Der wichtigste Beitrag zum Klimaaktionsprogramm ist der ebenfalls am Mittwoch beschlossene Effizienzplan. Allein er soll bis 2020 eine Minderung des Kohlendioxid-Austoßes um 25 bis 30 Millionen Tonnen liefern. Um Energieeinsparungen zu erreichen, sollen eine Reihe neuer Ideen ausprobiert werden. Dazu gehören Ausschreibungen zum Stromsparen, die die Unternehmerinitiative Energieeffizienz Deneff ausdrücklich lobt. Das Kernstück des Plans ist aber eine Aufstockung des Sanierungsprogramms der bundeseigenen KfW-Bank um 200 Millionen Euro auf jährlich zwei Milliarden Euro. Zudem will die Regierung mit den Bundesländern über steuerliche Abschreibungsmöglichkeiten für die energetische Sanierung verhandeln. Für Einzelmaßnahmen wie den Austausch eines Heizkessels sollen zehn Prozent der Gesamtinvestition über einen Zeitraum von zehn Jahren abgeschrieben werden können. Bei einer umfassenden Sanierung, die auch den Austausch der Fenster und die Wärmedämmung umfasst sind es 25 Prozent.
Wie sollen die Steuererleichterungen für die Gebäudesanierung bezahlt werden?

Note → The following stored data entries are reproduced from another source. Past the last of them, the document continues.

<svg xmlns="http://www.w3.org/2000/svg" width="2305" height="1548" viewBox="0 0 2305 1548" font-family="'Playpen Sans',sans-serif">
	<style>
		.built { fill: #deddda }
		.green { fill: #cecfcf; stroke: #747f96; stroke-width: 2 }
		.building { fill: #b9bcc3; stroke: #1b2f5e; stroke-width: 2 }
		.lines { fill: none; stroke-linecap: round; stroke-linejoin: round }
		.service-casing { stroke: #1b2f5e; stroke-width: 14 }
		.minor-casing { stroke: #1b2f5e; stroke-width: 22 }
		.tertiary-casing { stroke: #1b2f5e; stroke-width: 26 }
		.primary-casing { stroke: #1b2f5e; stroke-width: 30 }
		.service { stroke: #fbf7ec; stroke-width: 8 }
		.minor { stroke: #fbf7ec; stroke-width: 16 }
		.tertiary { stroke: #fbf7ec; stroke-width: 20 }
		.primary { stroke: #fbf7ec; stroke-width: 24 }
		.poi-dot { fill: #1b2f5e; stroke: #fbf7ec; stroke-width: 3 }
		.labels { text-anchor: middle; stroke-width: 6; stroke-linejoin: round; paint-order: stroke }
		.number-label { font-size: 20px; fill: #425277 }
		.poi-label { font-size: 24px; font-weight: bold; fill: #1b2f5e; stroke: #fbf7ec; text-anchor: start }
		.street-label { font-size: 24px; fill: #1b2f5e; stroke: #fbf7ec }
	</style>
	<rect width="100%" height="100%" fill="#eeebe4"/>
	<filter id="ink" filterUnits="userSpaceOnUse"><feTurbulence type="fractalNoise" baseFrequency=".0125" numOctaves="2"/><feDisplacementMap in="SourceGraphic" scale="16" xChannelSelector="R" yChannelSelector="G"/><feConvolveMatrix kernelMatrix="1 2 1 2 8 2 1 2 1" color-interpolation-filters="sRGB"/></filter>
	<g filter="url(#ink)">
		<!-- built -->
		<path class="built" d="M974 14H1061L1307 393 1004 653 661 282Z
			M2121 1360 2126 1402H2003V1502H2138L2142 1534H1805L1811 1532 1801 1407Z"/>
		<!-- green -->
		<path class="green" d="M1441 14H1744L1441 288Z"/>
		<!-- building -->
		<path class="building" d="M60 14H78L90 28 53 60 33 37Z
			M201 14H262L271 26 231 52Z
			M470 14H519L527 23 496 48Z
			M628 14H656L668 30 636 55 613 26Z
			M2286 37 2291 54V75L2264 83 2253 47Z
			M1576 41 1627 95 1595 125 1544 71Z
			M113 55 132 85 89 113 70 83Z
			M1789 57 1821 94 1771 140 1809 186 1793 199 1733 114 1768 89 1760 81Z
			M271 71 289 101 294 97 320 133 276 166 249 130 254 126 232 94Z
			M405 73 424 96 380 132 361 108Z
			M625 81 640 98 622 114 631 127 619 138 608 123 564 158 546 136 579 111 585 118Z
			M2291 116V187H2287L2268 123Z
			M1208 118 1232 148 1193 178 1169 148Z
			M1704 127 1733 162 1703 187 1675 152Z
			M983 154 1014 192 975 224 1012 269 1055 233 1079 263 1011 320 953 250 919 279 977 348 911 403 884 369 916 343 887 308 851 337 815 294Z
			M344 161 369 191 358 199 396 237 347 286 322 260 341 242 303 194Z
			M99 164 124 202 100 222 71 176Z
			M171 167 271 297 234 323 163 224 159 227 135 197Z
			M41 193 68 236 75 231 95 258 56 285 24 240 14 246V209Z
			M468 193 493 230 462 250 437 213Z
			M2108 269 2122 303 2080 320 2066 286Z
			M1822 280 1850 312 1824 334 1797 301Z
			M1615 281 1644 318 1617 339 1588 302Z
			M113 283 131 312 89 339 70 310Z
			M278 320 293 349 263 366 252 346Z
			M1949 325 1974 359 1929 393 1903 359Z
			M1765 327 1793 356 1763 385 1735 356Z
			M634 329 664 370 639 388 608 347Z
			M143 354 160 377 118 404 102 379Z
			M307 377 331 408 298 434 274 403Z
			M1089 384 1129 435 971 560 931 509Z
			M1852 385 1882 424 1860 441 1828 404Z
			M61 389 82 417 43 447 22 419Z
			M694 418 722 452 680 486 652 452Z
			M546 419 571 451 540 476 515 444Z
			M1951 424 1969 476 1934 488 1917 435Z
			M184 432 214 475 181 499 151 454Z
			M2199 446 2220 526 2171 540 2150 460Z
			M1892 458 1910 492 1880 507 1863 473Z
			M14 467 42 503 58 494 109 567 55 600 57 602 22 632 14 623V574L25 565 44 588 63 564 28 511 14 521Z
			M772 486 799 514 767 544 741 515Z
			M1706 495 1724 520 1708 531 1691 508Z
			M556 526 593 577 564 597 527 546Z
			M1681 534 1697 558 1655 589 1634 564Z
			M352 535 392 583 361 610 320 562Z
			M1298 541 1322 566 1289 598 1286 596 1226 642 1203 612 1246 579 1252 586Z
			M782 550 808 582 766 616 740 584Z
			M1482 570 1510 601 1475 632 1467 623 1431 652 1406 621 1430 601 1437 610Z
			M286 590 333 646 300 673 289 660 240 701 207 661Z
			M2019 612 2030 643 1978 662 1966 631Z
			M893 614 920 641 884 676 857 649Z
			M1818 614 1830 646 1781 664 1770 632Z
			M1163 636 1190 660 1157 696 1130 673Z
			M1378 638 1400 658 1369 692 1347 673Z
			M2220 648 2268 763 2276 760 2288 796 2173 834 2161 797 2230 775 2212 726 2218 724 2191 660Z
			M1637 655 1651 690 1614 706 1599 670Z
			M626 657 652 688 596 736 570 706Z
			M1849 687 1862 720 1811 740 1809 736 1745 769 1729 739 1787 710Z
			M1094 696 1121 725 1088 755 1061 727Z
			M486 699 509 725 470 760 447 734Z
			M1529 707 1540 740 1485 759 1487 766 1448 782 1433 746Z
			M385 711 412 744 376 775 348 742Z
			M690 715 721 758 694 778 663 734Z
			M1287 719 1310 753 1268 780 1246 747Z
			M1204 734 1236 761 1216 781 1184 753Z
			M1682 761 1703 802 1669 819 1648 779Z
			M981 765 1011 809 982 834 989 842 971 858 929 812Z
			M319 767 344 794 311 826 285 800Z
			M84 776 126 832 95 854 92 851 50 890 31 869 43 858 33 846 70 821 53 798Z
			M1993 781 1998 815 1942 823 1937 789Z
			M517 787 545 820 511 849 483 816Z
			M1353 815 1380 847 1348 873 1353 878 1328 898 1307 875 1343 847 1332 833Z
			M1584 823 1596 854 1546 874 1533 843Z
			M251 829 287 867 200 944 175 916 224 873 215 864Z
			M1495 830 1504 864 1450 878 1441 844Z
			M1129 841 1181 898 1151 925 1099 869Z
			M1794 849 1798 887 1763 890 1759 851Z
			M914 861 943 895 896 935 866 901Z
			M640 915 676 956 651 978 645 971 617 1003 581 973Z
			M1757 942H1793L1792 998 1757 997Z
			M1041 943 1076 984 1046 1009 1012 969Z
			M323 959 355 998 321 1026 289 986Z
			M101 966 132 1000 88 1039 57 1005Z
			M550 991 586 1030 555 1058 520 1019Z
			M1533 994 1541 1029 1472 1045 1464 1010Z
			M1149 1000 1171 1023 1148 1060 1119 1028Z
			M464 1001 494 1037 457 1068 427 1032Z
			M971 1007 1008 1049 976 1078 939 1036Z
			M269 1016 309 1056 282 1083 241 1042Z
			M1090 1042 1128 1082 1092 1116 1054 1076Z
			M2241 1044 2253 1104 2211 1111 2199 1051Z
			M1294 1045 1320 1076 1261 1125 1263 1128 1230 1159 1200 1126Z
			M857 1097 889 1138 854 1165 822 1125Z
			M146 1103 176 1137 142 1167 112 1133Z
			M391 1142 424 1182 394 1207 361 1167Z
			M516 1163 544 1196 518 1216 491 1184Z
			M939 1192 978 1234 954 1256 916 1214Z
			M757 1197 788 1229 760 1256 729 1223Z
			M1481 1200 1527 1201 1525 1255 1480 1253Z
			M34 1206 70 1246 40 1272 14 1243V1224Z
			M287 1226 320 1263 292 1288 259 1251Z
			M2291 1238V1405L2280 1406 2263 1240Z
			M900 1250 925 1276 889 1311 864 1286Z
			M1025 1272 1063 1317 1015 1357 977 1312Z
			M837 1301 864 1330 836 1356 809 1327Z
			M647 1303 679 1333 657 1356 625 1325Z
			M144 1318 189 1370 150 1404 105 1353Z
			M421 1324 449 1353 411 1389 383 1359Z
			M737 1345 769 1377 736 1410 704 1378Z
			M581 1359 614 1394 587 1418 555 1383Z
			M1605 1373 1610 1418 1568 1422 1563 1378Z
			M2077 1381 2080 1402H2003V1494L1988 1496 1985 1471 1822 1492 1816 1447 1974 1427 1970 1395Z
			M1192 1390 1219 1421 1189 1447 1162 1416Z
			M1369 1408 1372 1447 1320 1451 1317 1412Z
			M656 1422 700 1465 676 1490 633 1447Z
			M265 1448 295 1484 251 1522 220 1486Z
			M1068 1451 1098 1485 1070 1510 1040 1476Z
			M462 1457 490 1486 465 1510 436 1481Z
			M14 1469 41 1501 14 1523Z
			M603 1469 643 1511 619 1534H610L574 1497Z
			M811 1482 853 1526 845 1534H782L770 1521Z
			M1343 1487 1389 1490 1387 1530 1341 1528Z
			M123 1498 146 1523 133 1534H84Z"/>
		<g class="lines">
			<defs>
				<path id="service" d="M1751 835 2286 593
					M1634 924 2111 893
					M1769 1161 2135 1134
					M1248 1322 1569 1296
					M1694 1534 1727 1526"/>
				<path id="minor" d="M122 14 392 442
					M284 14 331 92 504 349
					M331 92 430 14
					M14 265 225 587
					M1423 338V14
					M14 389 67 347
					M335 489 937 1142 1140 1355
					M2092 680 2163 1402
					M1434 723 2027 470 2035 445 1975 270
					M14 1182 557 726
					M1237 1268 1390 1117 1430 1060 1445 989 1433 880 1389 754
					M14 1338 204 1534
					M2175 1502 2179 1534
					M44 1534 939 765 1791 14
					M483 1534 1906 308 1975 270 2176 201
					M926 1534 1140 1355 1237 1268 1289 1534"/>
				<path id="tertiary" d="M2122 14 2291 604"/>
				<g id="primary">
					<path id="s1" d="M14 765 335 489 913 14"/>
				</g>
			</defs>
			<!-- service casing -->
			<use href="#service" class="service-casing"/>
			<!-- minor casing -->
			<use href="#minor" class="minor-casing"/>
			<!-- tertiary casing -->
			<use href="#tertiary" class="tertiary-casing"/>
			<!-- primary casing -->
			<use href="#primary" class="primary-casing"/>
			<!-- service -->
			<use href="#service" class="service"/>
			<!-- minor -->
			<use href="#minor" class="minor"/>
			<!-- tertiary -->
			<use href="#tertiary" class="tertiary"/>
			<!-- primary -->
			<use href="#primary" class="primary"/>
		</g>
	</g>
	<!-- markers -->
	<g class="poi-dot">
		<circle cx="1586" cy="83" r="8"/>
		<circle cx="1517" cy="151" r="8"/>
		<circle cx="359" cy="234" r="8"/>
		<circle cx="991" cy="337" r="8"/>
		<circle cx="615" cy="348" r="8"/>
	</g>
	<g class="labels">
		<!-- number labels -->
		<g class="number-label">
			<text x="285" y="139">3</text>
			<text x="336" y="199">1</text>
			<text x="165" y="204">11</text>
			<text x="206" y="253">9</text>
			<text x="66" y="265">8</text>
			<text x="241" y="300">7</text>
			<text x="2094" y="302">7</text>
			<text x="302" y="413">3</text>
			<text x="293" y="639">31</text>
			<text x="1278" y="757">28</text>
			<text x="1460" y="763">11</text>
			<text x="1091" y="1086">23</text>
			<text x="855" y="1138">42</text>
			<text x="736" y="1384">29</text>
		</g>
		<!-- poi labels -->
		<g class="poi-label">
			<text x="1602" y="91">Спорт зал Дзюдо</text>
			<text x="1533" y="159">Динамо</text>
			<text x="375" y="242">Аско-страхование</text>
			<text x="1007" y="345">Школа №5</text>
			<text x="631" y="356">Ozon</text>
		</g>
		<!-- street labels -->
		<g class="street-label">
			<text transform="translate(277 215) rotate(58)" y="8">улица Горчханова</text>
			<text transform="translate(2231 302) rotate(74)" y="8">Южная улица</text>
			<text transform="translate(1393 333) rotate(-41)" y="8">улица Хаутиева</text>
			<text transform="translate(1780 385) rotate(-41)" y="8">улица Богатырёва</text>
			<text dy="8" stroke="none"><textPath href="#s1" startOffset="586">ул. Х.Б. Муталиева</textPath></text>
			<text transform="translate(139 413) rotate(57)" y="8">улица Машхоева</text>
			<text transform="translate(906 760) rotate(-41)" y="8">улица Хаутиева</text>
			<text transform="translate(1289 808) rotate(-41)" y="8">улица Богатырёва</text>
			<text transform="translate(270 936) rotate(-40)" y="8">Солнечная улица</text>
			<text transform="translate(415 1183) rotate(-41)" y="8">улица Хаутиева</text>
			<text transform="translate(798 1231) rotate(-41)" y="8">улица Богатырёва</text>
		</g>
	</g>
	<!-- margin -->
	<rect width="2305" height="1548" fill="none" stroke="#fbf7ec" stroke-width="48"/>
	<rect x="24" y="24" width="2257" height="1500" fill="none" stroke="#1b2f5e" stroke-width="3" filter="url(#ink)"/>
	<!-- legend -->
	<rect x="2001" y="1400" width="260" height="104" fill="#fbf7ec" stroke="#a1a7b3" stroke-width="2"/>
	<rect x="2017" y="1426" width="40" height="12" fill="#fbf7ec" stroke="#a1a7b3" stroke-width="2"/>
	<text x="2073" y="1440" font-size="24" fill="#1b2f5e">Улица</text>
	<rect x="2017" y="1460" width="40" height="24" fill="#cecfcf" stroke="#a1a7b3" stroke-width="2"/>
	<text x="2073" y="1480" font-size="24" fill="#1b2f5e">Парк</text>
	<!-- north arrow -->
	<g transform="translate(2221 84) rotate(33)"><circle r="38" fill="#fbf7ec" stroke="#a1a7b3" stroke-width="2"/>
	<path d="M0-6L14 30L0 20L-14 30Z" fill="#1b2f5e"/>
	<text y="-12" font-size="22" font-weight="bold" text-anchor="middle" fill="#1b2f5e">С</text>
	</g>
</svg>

Um die Sanierungsanreize für Hausbesitzer zu finanzieren und die Steuerausfälle für die öffentliche Hand zu begrenzen, sollen nur noch Handwerkerleistungen oberhalb von 300 Euro von der Steuerschuld abziehbar sein. Bisher können Steuerzahler bis zu 6000 Euro im Jahr geltend machen, 20 Prozent davon – also 1200 Euro – können dann direkt von der Steuerschuld abgezogen werden. Davon profitieren nicht nur Hauseigentümer, sondern auch Mieter. Diese werden nun doppelt zur Kasse gebeten: Zum einen, indem ihre Miete steigt, weil der Vermieter die Sanierungskosten auf die Mieter umlegen kann, zum anderen durch die Kürzung beim Handwerkerbonus. „Das könnte die Schwarzarbeit um bis zu eine Milliarde Euro in die Höhe treiben“, sagte der Schwarzarbeitsexperte Friedrich Schneider von der Universität Linz dem Tagesspiegel. Schneider bezifferte die Schwarzarbeit auf dem Bau und in Handwerksbetrieben derzeit auf 131,4 Milliarden Euro. Kritik kommt auch von Steuerexperten. „Das ist eine Steuererhöhung für viele, um die Hauseigentümer zu entlasten“, sagte Uwe Rauhöft, Geschäftsführer des Neuen Verbands der Lohnsteuerhilfevereine. Handwerkspräsident Hans Peter Wollseifer kritisiert das Ausspielen des Steuerbonus gegen die Förderung der Effizienz.
Hört die Regierung auf die Experten, die seit 2011 ihre Berichte vorlegen?
Drei wesentliche Kritikpunkte der sogenannten Monitoringgruppe hat die Regierung aufgegriffen. Sie hat mit dem Klimaprogramm und dem Nape die größten Schwachpunkte angepackt. Die Experten hatten außerdem mehrfach moniert, dass die Ziele der Energiewende sich teilweise widersprechen und es keine Hierarchie gibt. Das hat die Regierung im Fortschrittsbericht nun aufgegriffen. Die Hauptziele der Energiewende sollen sein, das Klimaziel bis 2020 zu erreichen, und den Atomausstieg bis 2022 abzuschließen. Alle anderen Ziele sollen dem untergeordnet werden.